*PROBLEM TO SOLVE*.
When you write out the listing, keep every character and omit the pictures.

════════════════════

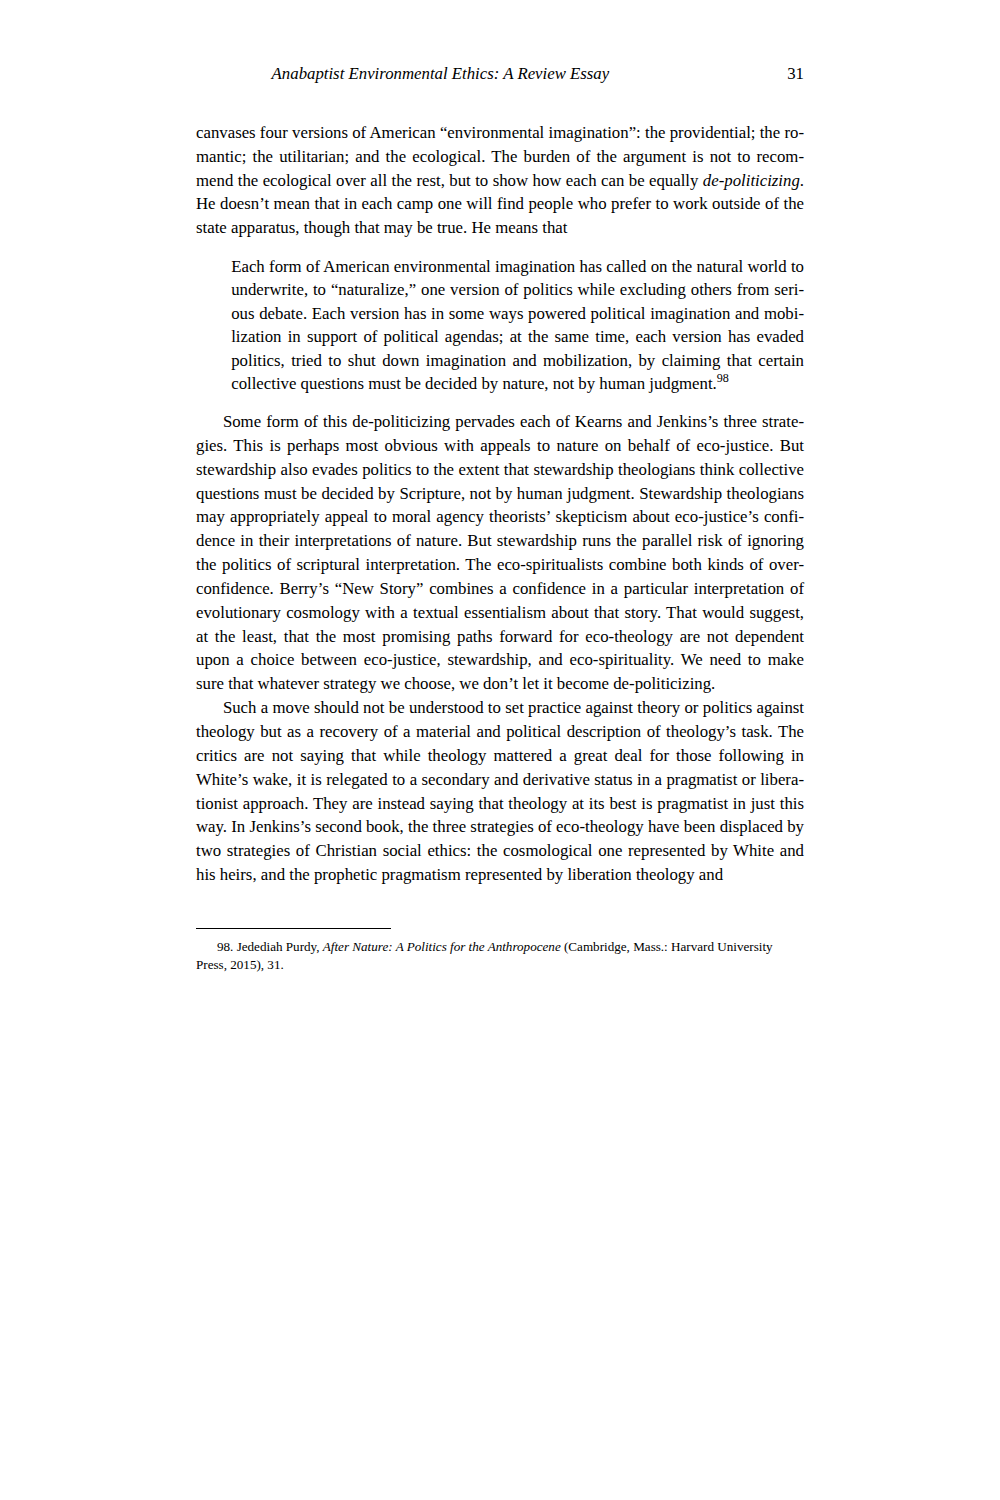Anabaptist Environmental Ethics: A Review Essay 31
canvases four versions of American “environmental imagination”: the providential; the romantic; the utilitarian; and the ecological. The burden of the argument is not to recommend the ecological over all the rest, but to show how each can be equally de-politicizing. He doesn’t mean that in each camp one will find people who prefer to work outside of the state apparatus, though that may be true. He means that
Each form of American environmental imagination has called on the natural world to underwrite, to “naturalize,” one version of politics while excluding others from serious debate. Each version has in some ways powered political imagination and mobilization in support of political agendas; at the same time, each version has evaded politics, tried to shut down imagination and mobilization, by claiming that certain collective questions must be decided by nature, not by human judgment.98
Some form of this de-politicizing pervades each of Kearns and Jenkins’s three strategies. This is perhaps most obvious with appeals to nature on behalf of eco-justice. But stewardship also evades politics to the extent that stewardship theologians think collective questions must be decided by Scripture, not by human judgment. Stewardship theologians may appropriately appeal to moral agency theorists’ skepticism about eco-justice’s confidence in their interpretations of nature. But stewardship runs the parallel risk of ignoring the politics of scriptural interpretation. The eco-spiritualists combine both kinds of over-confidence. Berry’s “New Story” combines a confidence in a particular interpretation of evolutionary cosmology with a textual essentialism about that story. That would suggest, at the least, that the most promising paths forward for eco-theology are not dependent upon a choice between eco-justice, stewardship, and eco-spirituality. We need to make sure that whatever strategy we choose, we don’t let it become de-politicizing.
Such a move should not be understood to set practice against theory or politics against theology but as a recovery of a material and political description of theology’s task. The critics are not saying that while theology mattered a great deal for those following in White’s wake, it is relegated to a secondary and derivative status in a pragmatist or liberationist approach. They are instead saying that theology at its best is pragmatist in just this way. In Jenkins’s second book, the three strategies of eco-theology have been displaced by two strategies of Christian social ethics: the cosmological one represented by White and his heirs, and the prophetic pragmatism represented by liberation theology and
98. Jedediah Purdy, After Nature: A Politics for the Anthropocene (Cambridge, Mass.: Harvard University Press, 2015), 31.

════════════════════

*EXPECTED OUTPUT*.
Anabaptist Environmental Ethics: A Review Essay 31
canvases four versions of American “environmental imagination”: the providential; the romantic; the utilitarian; and the ecological. The burden of the argument is not to recommend the ecological over all the rest, but to show how each can be equally de-politicizing. He doesn’t mean that in each camp one will find people who prefer to work outside of the state apparatus, though that may be true. He means that
Each form of American environmental imagination has called on the natural world to underwrite, to “naturalize,” one version of politics while excluding others from serious debate. Each version has in some ways powered political imagination and mobilization in support of political agendas; at the same time, each version has evaded politics, tried to shut down imagination and mobilization, by claiming that certain collective questions must be decided by nature, not by human judgment.98
Some form of this de-politicizing pervades each of Kearns and Jenkins’s three strategies. This is perhaps most obvious with appeals to nature on behalf of eco-justice. But stewardship also evades politics to the extent that stewardship theologians think collective questions must be decided by Scripture, not by human judgment. Stewardship theologians may appropriately appeal to moral agency theorists’ skepticism about eco-justice’s confidence in their interpretations of nature. But stewardship runs the parallel risk of ignoring the politics of scriptural interpretation. The eco-spiritualists combine both kinds of over-confidence. Berry’s “New Story” combines a confidence in a particular interpretation of evolutionary cosmology with a textual essentialism about that story. That would suggest, at the least, that the most promising paths forward for eco-theology are not dependent upon a choice between eco-justice, stewardship, and eco-spirituality. We need to make sure that whatever strategy we choose, we don’t let it become de-politicizing.
Such a move should not be understood to set practice against theory or politics against theology but as a recovery of a material and political description of theology’s task. The critics are not saying that while theology mattered a great deal for those following in White’s wake, it is relegated to a secondary and derivative status in a pragmatist or liberationist approach. They are instead saying that theology at its best is pragmatist in just this way. In Jenkins’s second book, the three strategies of eco-theology have been displaced by two strategies of Christian social ethics: the cosmological one represented by White and his heirs, and the prophetic pragmatism represented by liberation theology and
98. Jedediah Purdy, After Nature: A Politics for the Anthropocene (Cambridge, Mass.: Harvard University Press, 2015), 31.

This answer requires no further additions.